Index-Style Release Aid
Index-style release aids are by a long shot the most popular option among bowhunters. If you’re familiar with firing a gun at all, even a toy gun, this will be a pretty seamless transition. Operating this trigger system is nearly identical to that of a trigger on a gun.
These releases attach to your wrist via a buckled or Velcro strap. A very handy feature for field use and one that will make sure your release is always at the ready. The chances of losing one of these are very slim because of this. Along with that, they are incredibly easy to use.
As I mentioned above, it’s virtually the same as the trigger on a gun. Pull the bow back, aim, and pull the trigger. That’s all she wrote. All of this makes these a fantastic option, especially for beginner bowhunters. There are also plenty of seasoned pros that prefer the simplicity of this type of release.
The biggest downside of an index-style release is that they are notorious for instilling target panic in folks. Because they are so easy to use, most don’t actually learn the proper way to use them. Why learn when it’s the same as a gun, right?

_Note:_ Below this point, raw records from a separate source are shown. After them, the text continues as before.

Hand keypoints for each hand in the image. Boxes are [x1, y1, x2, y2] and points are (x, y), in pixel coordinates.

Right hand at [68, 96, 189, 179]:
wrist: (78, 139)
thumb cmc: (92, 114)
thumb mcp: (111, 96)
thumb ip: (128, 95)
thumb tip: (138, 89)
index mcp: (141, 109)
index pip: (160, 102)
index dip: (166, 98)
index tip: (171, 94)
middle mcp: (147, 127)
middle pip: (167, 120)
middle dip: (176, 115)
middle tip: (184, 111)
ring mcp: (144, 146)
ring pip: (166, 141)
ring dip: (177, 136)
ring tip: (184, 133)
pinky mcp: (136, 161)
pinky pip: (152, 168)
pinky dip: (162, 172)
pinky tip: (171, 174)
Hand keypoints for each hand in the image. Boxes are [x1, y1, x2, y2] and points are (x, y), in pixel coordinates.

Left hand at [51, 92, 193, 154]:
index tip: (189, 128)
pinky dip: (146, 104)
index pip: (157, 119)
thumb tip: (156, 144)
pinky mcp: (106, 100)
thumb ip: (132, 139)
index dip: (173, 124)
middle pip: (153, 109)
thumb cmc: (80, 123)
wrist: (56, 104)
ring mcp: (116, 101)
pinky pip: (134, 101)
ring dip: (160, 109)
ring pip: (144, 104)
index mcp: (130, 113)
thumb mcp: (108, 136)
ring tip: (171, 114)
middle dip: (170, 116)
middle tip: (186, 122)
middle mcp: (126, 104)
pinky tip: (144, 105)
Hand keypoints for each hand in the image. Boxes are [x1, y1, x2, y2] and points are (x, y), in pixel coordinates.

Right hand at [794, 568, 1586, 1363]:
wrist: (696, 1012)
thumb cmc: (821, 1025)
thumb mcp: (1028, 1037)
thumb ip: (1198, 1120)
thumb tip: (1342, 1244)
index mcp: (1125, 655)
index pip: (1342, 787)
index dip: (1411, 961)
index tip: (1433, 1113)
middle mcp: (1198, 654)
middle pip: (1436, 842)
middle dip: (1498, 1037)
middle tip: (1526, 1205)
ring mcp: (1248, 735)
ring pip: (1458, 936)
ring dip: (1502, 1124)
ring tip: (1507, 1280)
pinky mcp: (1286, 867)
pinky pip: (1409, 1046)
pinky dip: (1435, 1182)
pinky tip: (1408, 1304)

It’s very similar mentally, but not the same in terms of technique.
Without direction and proper technique, bad habits can form, and boom goes the dynamite. You’ve got the panic. It’s best to try and stay on top of this before it’s an issue.
Handheld Release Aid
On the other side, we have the handheld release. As far as what they are, the name really says it all. These are going to be either thumb button, hinge, or resistance releases.

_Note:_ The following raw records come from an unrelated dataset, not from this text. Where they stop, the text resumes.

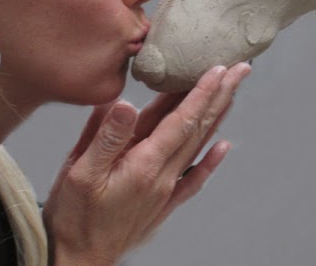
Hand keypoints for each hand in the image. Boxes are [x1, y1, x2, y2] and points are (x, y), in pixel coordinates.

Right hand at [42, 62, 251, 265]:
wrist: (80, 261)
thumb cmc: (74, 217)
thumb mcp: (79, 172)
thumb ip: (105, 137)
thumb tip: (126, 103)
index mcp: (143, 164)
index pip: (181, 120)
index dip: (201, 92)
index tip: (218, 69)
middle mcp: (162, 176)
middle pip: (198, 128)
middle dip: (220, 95)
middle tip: (240, 69)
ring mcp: (165, 190)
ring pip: (198, 146)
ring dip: (218, 117)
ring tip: (234, 93)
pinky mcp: (163, 203)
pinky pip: (194, 177)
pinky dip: (211, 160)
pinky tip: (223, 146)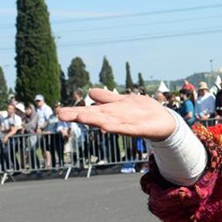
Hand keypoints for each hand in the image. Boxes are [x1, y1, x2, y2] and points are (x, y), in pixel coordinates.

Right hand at [57, 88, 176, 141]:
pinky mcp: (140, 129)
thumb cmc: (141, 112)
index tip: (57, 112)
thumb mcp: (122, 101)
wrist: (164, 121)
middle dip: (80, 115)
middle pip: (95, 117)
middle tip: (61, 115)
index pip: (90, 111)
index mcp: (110, 112)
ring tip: (81, 118)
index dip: (75, 111)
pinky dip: (118, 128)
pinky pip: (128, 129)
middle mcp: (115, 119)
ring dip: (95, 121)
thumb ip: (107, 98)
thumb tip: (91, 92)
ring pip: (109, 122)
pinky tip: (107, 127)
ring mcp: (127, 124)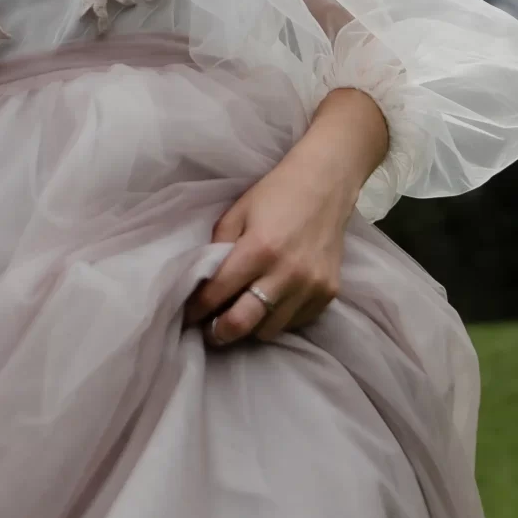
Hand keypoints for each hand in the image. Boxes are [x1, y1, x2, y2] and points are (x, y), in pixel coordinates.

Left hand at [186, 88, 388, 347]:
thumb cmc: (277, 193)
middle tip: (210, 331)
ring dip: (251, 325)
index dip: (197, 310)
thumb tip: (203, 283)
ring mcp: (311, 287)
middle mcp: (286, 274)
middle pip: (242, 324)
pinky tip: (273, 300)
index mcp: (259, 250)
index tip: (188, 317)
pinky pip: (295, 322)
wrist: (327, 184)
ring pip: (269, 330)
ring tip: (243, 312)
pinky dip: (280, 317)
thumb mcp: (238, 212)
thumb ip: (218, 247)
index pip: (217, 293)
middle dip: (219, 333)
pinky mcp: (329, 293)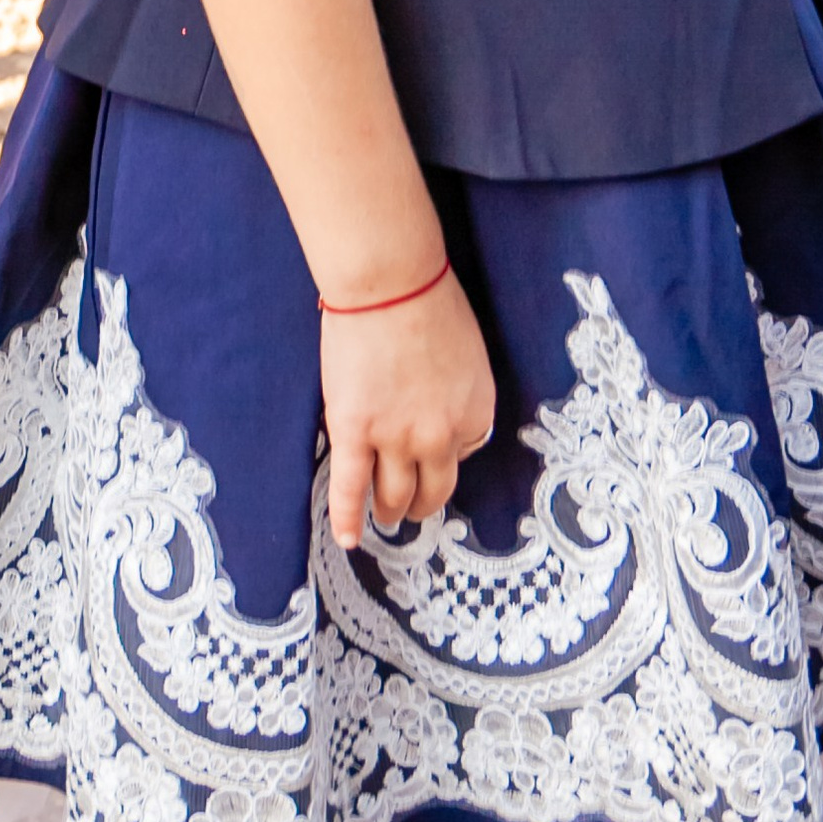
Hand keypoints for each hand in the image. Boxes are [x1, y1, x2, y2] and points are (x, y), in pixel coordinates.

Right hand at [319, 266, 496, 549]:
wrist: (390, 283)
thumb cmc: (429, 301)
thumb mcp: (468, 354)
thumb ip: (459, 394)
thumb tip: (441, 416)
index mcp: (475, 414)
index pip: (463, 454)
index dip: (444, 454)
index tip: (432, 455)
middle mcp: (441, 437)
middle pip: (433, 488)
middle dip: (422, 503)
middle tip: (412, 510)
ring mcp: (396, 440)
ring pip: (393, 495)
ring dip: (390, 511)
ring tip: (385, 517)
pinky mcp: (355, 434)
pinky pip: (349, 489)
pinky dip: (347, 519)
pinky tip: (348, 538)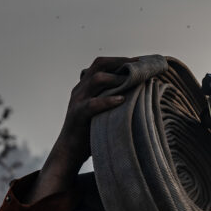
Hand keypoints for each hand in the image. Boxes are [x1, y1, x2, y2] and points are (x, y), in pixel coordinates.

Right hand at [25, 57, 131, 202]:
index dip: (121, 60)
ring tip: (133, 80)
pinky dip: (107, 101)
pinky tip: (121, 100)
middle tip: (140, 65)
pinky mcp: (77, 115)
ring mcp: (78, 101)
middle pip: (99, 65)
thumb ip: (112, 98)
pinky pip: (92, 105)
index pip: (102, 64)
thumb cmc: (91, 130)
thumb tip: (135, 92)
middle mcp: (81, 89)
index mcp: (86, 86)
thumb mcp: (102, 110)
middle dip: (121, 62)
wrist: (70, 150)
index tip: (140, 60)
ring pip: (95, 80)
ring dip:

Each one of them operates a little differently, but they are all known for their incredible accuracy. Mostly prevalent in the target world, these have been growing in popularity quite a bit for bowhunting over the last few years.
One of the biggest ups I can personally give handheld releases is their ability to combat the target panic that we mentioned above. This is why I personally believe most bowhunters will naturally end up trying one out. They are a fantastic tool for reshaping the mind and battling the mental demon that is target panic.
Along with this, they each cater much more to achieving a surprise shot, which usually translates into more consistent accuracy. This is why they are favored among target archers. And with thumb button releases in particular — depending on the design — hunters can actually attach their release to their D-loop and just let it hang there at the ready. A convenient setup.
Just like anything, though, handhelds have their shortcomings. Handhelds are much easier to lose, as most models are not attached to your wrist. Because of how pricey these can be, that’s a hard pill to swallow and a lucky day for anyone that finds the release you dropped.
And with them not attached to your wrist, if it’s not already attached to your D-loop, there is the possibility of fumbling around looking for your release in the heat of the moment. There’s a smidge more thinking involved with a handheld.
So, Which One Is Better?
As far as which one is better, that really is going to depend on you, your style of hunting, and your goals. Treestand hunters might prefer those thumb button handhelds more because they can attach the release and let it hang until ready to shoot.
Spot and stalk hunters might prefer an index style, so they don’t have to worry about where their release is as they crawl through the sagebrush toward that bedded buck. The answer rests in the beholder.
My best advice here is to go try them all out and go with the option that feels the best for you. Most bow shops have various archery releases that you can try onsite, so it never hurts to ask.
We’re all different, and we need to remember that. Sure, there is give and take on each end, but you are the one who decides what you want to give and take. Form your own opinions and hunt the way you want to hunt.